Comment briser une règle secrète de la télévision a contribué au succès des sopranos

David Chase a décidé d’enfreindre les règles du drame télévisé américain lorsqu’il a créé The Sopranos, interdisant un trope particulier pour rendre la série plus réelle.


Le refus de David Chase d’adhérer à une règle tacite à la télévision a contribué à assurer le succès de Les Sopranos. Le drame de gangsters de HBO est toujours salué comme l’un des plus grands drames télévisés américains de tous les temps, et il a perdu peu de son pouvoir au cours des années qui ont suivi la fin de sa diffusion. L’accent mis sur des personnages complexes et moralement compromis était un terrain relativement nouveau pour la télévision américaine à la fin des années 1990, et le succès de la façon dont David Chase et son équipe de rédaction ont géré ces personnages continue d’influencer les créateurs à ce jour.

FILM VIDÉO DU JOUR

Spectacles comme Breaking Bad, Des hommes fous, et même Jeu des trônes ont essayé de répéter le succès de Les Sopranos avec des résultats mitigés. Tous ces spectacles suivent le modèle défini par David Chase et le personnage de Tony Soprano (James Gandolfini). Cependant, pour Les Sopranos pour redéfinir les règles de la télévision pour les générations futures, il a dû enfreindre bon nombre des règles existantes de la télévision contemporaine. L’une des décisions créatives les plus importantes que David Chase a prises au début a été d’interdire un trope de spectacle commun, allant à l’encontre de ce qui se passait ailleurs à la télévision à la fin des années 1990.


Pourquoi les sopranos ont interdit « Walk And Talks » (et pourquoi cela a aidé le spectacle)

James Gandolfini dans le rôle de Tony Soprano et le casting de l'aile ouest marchant et parlant

L’utilisation la plus infâme du trope « Walk and Talk » est dans Aaron Sorkin L’aile ouestqui a commencé à être diffusé sur NBC en 1999 – la même année que HBO a commencé à diffuser David Chase Les Sopranos. Le spectacle de Sorkin incluait régulièrement de longues scènes où le président Jed Bartlett (Martin Sheen) et son personnel se promenaient dans les couloirs de la Maison Blanche, offrant une exposition accrocheuse. Ces types de scènes étaient appréciés des dirigeants du réseau parce que la caméra était centrée sur les personnages qui parlaient, ce qui signifiait que moins d’attention était accordée aux lieux, économisant ainsi de l’argent sur la conception de la production et la construction des décors.

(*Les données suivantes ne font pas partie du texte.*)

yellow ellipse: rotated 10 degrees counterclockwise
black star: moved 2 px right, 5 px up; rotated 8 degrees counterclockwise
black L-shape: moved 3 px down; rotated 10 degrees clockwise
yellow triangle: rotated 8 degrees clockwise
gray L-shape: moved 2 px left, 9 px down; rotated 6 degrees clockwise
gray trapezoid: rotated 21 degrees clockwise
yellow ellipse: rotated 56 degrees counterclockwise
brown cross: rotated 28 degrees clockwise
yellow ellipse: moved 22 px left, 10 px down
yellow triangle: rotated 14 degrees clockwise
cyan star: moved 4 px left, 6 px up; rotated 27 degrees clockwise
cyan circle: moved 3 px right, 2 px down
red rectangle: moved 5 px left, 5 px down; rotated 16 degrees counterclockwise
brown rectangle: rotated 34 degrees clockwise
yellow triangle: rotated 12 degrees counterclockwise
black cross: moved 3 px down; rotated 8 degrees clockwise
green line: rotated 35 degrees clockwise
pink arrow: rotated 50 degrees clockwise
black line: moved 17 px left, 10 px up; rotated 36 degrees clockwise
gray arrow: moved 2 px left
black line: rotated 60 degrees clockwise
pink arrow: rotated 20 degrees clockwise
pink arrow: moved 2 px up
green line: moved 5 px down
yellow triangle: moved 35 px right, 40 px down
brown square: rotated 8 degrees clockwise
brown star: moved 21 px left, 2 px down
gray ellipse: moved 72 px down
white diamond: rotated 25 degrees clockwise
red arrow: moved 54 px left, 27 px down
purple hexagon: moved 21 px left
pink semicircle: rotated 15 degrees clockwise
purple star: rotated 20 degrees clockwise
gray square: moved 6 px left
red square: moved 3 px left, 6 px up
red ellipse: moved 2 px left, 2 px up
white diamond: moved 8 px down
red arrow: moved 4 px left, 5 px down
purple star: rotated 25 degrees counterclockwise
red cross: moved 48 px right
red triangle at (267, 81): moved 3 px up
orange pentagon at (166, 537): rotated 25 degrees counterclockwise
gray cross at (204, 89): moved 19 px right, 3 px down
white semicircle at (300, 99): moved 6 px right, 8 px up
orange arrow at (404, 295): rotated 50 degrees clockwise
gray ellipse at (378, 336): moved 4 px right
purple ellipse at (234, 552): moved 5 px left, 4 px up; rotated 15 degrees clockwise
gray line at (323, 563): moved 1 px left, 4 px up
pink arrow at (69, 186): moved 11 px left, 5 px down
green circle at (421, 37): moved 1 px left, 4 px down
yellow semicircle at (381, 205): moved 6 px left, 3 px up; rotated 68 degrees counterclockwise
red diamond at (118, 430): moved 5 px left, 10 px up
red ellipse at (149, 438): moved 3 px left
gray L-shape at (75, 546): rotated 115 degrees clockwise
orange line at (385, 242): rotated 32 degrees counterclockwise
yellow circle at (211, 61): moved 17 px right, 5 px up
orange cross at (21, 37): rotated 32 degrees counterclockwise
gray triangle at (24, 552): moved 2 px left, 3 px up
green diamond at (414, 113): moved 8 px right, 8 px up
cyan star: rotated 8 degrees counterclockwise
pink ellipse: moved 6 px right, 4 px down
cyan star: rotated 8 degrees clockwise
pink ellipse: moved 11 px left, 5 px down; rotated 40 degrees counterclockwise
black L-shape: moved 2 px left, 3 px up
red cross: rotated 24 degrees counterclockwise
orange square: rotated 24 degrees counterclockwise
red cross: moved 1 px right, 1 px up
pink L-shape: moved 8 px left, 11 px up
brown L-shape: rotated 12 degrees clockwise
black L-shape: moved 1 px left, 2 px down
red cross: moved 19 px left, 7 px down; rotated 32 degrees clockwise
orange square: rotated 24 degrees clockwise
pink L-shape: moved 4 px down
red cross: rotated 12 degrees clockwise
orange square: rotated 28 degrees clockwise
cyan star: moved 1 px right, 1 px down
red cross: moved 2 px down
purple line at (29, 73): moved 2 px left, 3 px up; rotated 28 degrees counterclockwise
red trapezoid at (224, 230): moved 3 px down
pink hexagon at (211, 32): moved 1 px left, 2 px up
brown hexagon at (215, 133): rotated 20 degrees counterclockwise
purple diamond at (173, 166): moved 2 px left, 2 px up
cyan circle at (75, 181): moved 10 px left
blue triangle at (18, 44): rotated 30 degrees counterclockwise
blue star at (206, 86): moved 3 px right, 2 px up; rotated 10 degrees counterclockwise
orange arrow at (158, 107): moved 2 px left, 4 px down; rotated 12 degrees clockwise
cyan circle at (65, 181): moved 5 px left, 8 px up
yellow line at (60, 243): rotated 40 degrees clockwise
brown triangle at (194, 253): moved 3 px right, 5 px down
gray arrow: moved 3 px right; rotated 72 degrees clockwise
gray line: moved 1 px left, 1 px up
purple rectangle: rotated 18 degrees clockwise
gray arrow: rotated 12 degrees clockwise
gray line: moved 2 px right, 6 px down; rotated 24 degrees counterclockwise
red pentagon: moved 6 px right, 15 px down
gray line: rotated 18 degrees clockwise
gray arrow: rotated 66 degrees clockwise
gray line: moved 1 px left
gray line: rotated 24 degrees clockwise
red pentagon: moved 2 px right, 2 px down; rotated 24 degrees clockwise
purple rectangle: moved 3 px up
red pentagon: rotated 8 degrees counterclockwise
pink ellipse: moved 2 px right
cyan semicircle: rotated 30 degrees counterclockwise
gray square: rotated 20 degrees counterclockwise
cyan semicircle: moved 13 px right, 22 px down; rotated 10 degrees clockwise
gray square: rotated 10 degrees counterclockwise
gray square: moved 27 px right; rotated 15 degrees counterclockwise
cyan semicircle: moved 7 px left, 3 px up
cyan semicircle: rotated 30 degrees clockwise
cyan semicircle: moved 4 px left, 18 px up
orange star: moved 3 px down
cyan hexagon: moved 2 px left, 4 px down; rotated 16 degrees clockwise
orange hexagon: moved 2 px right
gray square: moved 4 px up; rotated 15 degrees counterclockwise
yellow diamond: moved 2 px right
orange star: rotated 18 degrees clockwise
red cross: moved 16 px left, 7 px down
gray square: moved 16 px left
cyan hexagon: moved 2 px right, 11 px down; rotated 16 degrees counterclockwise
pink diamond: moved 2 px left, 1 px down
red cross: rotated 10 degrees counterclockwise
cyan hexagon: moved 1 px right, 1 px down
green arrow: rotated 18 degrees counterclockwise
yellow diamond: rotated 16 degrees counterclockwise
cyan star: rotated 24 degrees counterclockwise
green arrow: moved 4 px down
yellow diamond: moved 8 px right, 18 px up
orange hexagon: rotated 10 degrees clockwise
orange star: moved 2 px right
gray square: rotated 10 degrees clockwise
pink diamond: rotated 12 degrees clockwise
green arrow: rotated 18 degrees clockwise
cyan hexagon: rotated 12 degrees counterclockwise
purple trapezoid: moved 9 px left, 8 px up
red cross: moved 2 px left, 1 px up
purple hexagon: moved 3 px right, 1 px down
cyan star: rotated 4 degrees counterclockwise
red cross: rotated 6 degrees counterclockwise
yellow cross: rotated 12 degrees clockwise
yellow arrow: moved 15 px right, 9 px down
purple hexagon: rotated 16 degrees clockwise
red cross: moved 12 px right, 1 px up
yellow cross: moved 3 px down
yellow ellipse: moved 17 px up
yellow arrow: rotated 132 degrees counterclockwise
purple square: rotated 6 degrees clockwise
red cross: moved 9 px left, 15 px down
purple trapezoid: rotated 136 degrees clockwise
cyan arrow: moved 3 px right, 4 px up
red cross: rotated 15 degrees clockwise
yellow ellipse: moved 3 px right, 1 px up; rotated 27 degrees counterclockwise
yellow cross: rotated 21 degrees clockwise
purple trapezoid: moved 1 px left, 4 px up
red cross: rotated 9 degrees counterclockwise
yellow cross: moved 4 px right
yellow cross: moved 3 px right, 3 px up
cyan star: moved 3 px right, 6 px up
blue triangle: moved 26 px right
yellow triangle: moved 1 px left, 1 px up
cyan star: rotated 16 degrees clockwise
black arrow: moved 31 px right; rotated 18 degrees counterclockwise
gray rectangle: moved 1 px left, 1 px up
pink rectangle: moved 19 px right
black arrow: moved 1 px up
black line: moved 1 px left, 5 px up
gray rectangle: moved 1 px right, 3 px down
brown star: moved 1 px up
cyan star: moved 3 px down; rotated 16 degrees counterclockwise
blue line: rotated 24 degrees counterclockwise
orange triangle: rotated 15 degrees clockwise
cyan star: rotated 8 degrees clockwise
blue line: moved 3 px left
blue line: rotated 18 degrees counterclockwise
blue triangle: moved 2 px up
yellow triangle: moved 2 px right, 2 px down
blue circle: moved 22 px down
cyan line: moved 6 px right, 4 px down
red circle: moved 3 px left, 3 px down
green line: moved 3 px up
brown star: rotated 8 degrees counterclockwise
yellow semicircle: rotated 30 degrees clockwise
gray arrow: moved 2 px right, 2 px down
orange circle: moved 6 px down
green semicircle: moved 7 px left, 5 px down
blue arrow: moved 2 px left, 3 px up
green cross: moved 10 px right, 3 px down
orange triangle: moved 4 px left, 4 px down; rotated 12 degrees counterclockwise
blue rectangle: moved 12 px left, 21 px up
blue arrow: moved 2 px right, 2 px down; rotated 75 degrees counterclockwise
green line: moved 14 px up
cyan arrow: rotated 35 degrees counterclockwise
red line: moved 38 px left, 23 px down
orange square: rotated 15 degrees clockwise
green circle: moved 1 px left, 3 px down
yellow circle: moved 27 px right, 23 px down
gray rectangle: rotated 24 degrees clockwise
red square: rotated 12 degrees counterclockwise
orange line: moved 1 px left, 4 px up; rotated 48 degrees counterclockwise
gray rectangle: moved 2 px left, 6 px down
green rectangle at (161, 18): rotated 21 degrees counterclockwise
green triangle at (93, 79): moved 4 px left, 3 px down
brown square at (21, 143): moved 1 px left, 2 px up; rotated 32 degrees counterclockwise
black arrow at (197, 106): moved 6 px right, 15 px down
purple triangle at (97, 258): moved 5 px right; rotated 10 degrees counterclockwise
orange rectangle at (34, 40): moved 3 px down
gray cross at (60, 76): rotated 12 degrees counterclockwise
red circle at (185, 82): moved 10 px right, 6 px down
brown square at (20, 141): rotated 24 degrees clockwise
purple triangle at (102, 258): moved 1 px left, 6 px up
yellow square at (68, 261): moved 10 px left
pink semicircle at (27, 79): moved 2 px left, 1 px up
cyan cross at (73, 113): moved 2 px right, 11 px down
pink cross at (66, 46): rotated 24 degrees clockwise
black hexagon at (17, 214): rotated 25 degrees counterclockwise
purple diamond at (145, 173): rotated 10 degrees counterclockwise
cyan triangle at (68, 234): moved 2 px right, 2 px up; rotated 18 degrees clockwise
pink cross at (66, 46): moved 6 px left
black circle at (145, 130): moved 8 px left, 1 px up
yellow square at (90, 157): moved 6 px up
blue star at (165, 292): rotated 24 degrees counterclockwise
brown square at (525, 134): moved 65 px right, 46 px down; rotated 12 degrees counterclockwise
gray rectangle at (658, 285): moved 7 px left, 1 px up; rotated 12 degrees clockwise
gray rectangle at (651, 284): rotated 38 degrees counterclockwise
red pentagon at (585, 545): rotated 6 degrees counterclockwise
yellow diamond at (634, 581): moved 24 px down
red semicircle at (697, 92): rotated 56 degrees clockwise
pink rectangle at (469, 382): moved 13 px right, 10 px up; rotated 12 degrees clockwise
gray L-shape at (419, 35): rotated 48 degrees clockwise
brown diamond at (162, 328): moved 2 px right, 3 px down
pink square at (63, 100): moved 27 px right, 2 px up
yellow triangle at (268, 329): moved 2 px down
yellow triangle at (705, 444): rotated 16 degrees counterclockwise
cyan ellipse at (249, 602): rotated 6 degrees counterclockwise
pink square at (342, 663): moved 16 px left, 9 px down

Comme révélé dans le livre de Brett Martin Hommes difficiles : Dans les coulisses d’une révolution créative : des Sopranos et The Wire à Mad Men et Breaking Bad, David Chase aurait été défavorable à ce genre de scènes. En tant que tel, il leur a carrément interdit de figurer dans Les Sopranos. Cela a permis des conversations se dérouler de manière reconnaissable Sopranos des endroits comme les arrière-salles de Satriale’s Pork Store et le club de strip-tease Bada-Bing. En tandem avec les extérieurs de la vie réelle, cette décision d’enraciner les conversations dans des emplacements fixes ancrés Les Sopranos dans un monde crédible.

Pourquoi les sopranos ont enfreint tant de règles télévisées à l’époque

Le casting des Sopranos en vedette

Le « Walk and Talk » n’était pas la seule règle enfreinte par Les Sopranos. Associer le genre gangster à la fois à un drame familial et à la psychiatrie contemporaine a permis à l’émission d’explorer des thèmes tels que la masculinité toxique et la santé mentale masculine. Il n’y avait pas d’autre émission comme celle-ci à l’époque, et la plus grande règle que l’émission a enfreinte concernait ses protagonistes. Alors que la télévision en réseau décrivait régulièrement des détectives adultères ou alcooliques dans des émissions comme NYPD bleu ou alors Homicide : la vie dans la rue, ils étaient fondamentalement du bon côté de la loi. On ne pourrait pas en dire autant de ceux comme Les Sopranos‘ Paulie Walnuts (Tony Sirico) ou Christopher Moltisanti (Michael Imperioli).

David Chase s’est débarrassé des règles restrictives de la télévision en réseau lors de la création Les Sopranos parce que le spectacle n’aurait pas été fait avec eux en place. La nécessité que les mauvaises personnes soient punies pour leurs actions – ou que les personnages apprennent de précieuses leçons de morale – ne cadrerait tout simplement pas dans une émission si fermement axée sur la criminalité. Alors David Chase a déchiré le livre de règles quand il a créé Les Sopranoset le paysage télévisuel s’est ainsi beaucoup enrichi.